[Plain-text document sources]

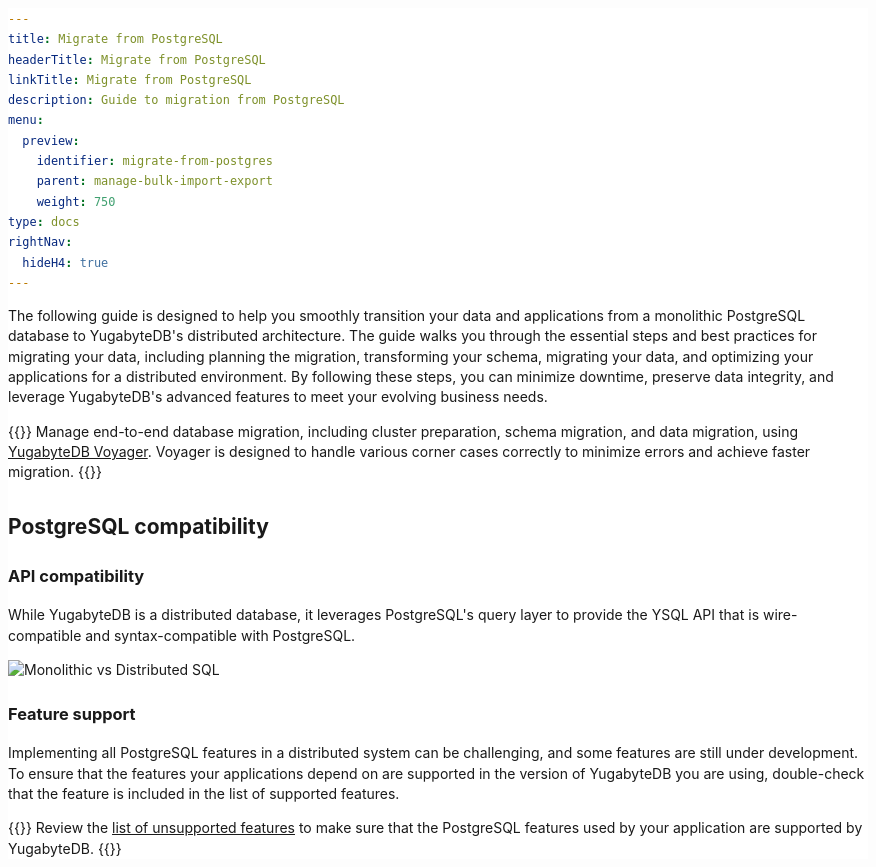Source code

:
 ```yaml
---
title: Migrate from PostgreSQL
headerTitle: Migrate from PostgreSQL
linkTitle: Migrate from PostgreSQL
description: Guide to migration from PostgreSQL
menu:
  preview:
    identifier: migrate-from-postgres
    parent: manage-bulk-import-export
    weight: 750
type: docs
rightNav:
  hideH4: true
---
```


The following guide is designed to help you smoothly transition your data and applications from a monolithic PostgreSQL database to YugabyteDB's distributed architecture. The guide walks you through the essential steps and best practices for migrating your data, including planning the migration, transforming your schema, migrating your data, and optimizing your applications for a distributed environment. By following these steps, you can minimize downtime, preserve data integrity, and leverage YugabyteDB's advanced features to meet your evolving business needs.

{{<tip title="Migrate using YugabyteDB Voyager">}}
Manage end-to-end database migration, including cluster preparation, schema migration, and data migration, using [YugabyteDB Voyager](/preview/yugabyte-voyager/). Voyager is designed to handle various corner cases correctly to minimize errors and achieve faster migration.
{{</tip>}}

## PostgreSQL compatibility

### API compatibility

While YugabyteDB is a distributed database, it leverages PostgreSQL's query layer to provide the YSQL API that is wire-compatible and syntax-compatible with PostgreSQL.

![Monolithic vs Distributed SQL](/images/architecture/monolithic-vs-distributed.png)

### Feature support

Implementing all PostgreSQL features in a distributed system can be challenging, and some features are still under development. To ensure that the features your applications depend on are supported in the version of YugabyteDB you are using, double-check that the feature is included in the list of supported features.

{{<lead link="../../../reference/configuration/postgresql-compatibility/#unsupported-postgresql-features">}}
Review the [list of unsupported features](../../../reference/configuration/postgresql-compatibility/#unsupported-postgresql-features) to make sure that the PostgreSQL features used by your application are supported by YugabyteDB.
{{</lead>}}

* _WORK INSTRUCTIONS_
Could you transcribe all of the data exactly and omit the pictures?

* _ANSWER TO THIS PROBLEM_
Source code

:
 ```yaml
---
title: Migrate from PostgreSQL
headerTitle: Migrate from PostgreSQL
linkTitle: Migrate from PostgreSQL
description: Guide to migration from PostgreSQL
menu:
  preview:
    identifier: migrate-from-postgres
    parent: manage-bulk-import-export
    weight: 750
type: docs
rightNav:
  hideH4: true
---
```


The following guide is designed to help you smoothly transition your data and applications from a monolithic PostgreSQL database to YugabyteDB's distributed architecture. The guide walks you through the essential steps and best practices for migrating your data, including planning the migration, transforming your schema, migrating your data, and optimizing your applications for a distributed environment. By following these steps, you can minimize downtime, preserve data integrity, and leverage YugabyteDB's advanced features to meet your evolving business needs.

{{<tip title="Migrate using YugabyteDB Voyager">}}
Manage end-to-end database migration, including cluster preparation, schema migration, and data migration, using [YugabyteDB Voyager](/preview/yugabyte-voyager/). Voyager is designed to handle various corner cases correctly to minimize errors and achieve faster migration.
{{</tip>}}

## PostgreSQL compatibility

### API compatibility

While YugabyteDB is a distributed database, it leverages PostgreSQL's query layer to provide the YSQL API that is wire-compatible and syntax-compatible with PostgreSQL.

![Monolithic vs Distributed SQL](/images/architecture/monolithic-vs-distributed.png)

### Feature support

Implementing all PostgreSQL features in a distributed system can be challenging, and some features are still under development. To ensure that the features your applications depend on are supported in the version of YugabyteDB you are using, double-check that the feature is included in the list of supported features.

{{<lead link="../../../reference/configuration/postgresql-compatibility/#unsupported-postgresql-features">}}
Review the [list of unsupported features](../../../reference/configuration/postgresql-compatibility/#unsupported-postgresql-features) to make sure that the PostgreSQL features used by your application are supported by YugabyteDB.
{{</lead>}}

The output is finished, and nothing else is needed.